Not every initiative is likely to be successful, but then, not every marketing campaign is successful, either. Companies regularly spend millions to build brand identity. Direct Marketing hovers around a 4.4 percent conversion rate. Email marketing is around 0.12 percent. Digital display advertisements have a laughably small 0.024% response rate, and a conversion rate of 0.010%. And yet, companies continue to pour millions of dollars into their marketing and advertising budgets, because they understand how important they are for developing the goodwill of their customer base and fostering awareness of their business. These initiatives should be treated in exactly the same way.
Elements of modern marketing will be essential in supporting this push towards actual action. The focus on transparency, in particular, will remain essential, to ensure that companies do not use a token action of social justice to hide morally dubious behavior. MasterCard, for example, was recently fined €570 million for the kind of anti-trust behavior that I lambasted above. Advertising will also remain extremely important in in communicating how companies are working towards change, flagging important societal issues to consumers, and providing guidelines for further action.
It must also be said that truly authentic marketing is not the sole solution to the problems faced by society. Reframing business as an agent for long-term social and ecological good is a complex, extremely challenging issue. Such an approach, however, is one of the most impactful things that a company can do without significantly altering its day-to-day operations, and while completely aligning themselves with market incentives. Other approaches such as organizational philanthropy also have extremely important roles to play, and should supplement and further develop company positioning.

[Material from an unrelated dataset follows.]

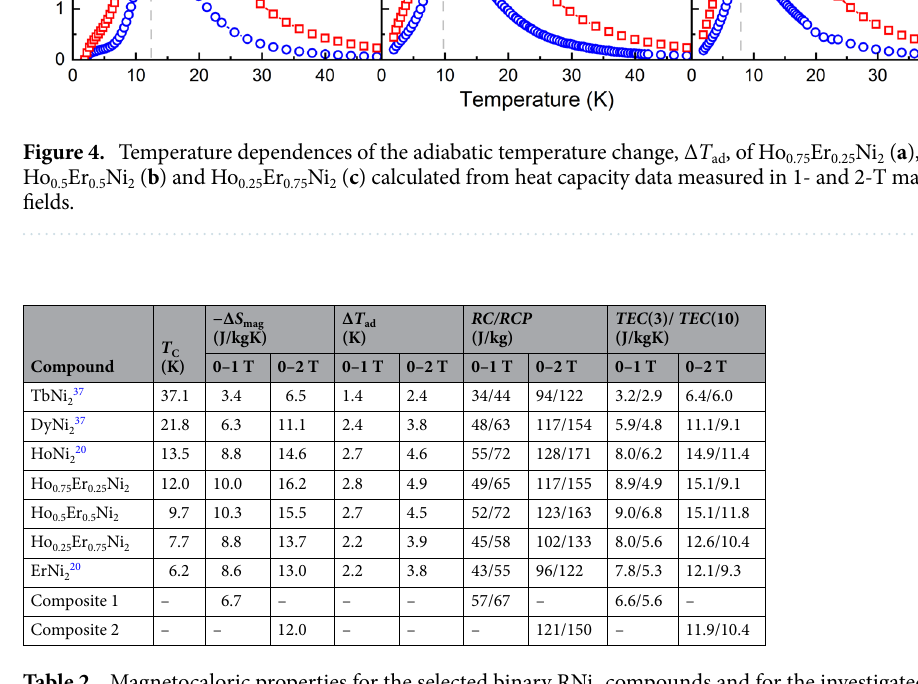
for other pseudo-binary Laves-phase compounds 25,31,32 . According to the theoretical calculations, the maximum magnetic entropy should equal to 23.2–23.4 J/molK. In the case of the tested solid solutions, the maximum value of S mag for Ho 0.75 Er 0.25 Ni 2 and Ho 0.5 Er 0.5 Ni 2 is 21.4 J/molK at 100 K and is 22.3 J/molK for Ho 0.25 Er 0.75 Ni 2 . This means that almost the total magnetic entropy associated with the magnetic process is utilized. near T C decreases from 15.1 to 10.5 J/molK in the applied magnetic field. The temperature dependences of the isothermal magnetic entropy change Δ S mag ( T ) calculated using the heat capacity data according to the procedure field change of 0–2 T, the experimental maximum − Δ S mag in the case of the Ho 0.75 Er 0.25 Ni 2 compound reaches the highest value of 4.6 J/mol K (16.3 J/kg K) near 12.1 K and, as the Er content increases, becomes lower and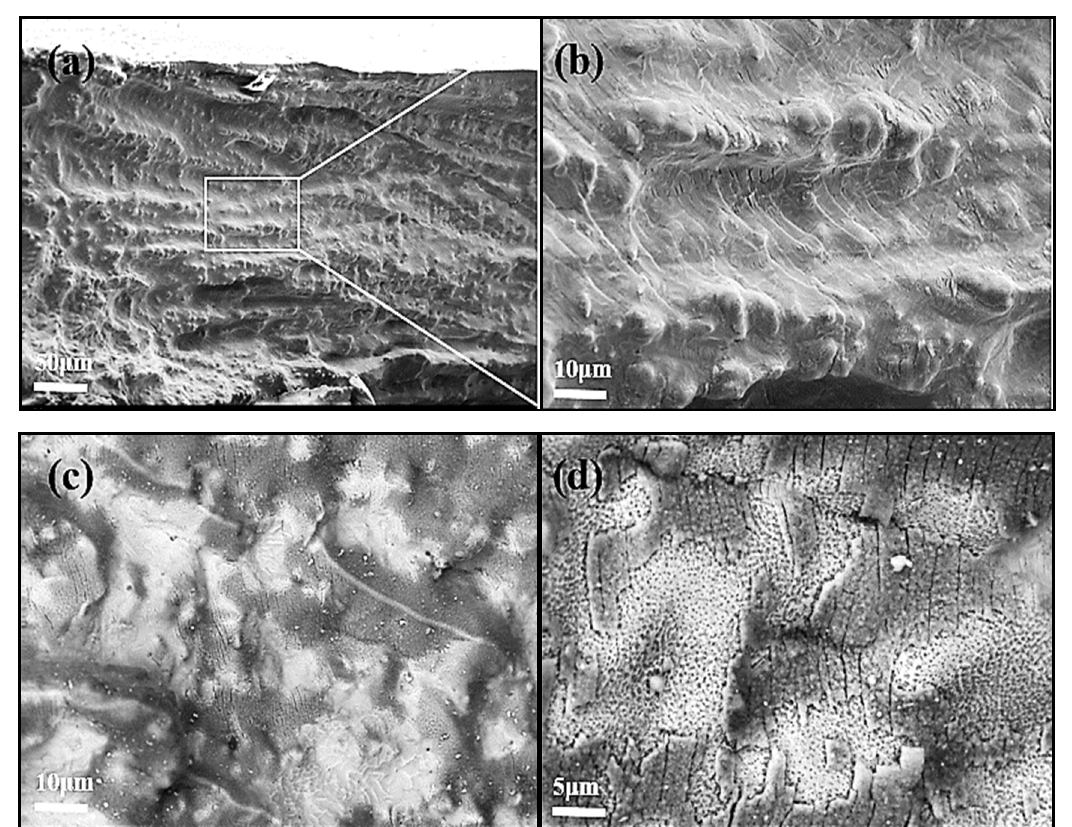
Figure 5. Fracture morphology of SFC of nickel-based alloy: ( a ) all-sided fracture surface; ( b ) selected zoom of ( a ); ( c ) liquefaction case 1; and ( d ) liquefaction case 2.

The integration of social good and marketing will require executives and marketers to think creatively in a completely new way. The best initiatives will exemplify a company’s core values, create a meaningful difference in people’s lives, be eye-catching and thought-provoking, leverage their area of expertise, and be profitable (at least in the long term). That’s not easy, and there’s one additional complication: as with all truly authentic marketing, there can be no rule book; initiatives must emerge organically from a company and its purpose.
For those businesses who succeed, however, these marketing campaigns are far more than just an interesting case study, or a fulfilment of the ‘social justice quota’. They are instead examples of the purest form of marketing: one which aligns revenue generation with customer need satisfaction; one which expands business while making a meaningful difference; one which breaks down the dichotomy of profit and social good.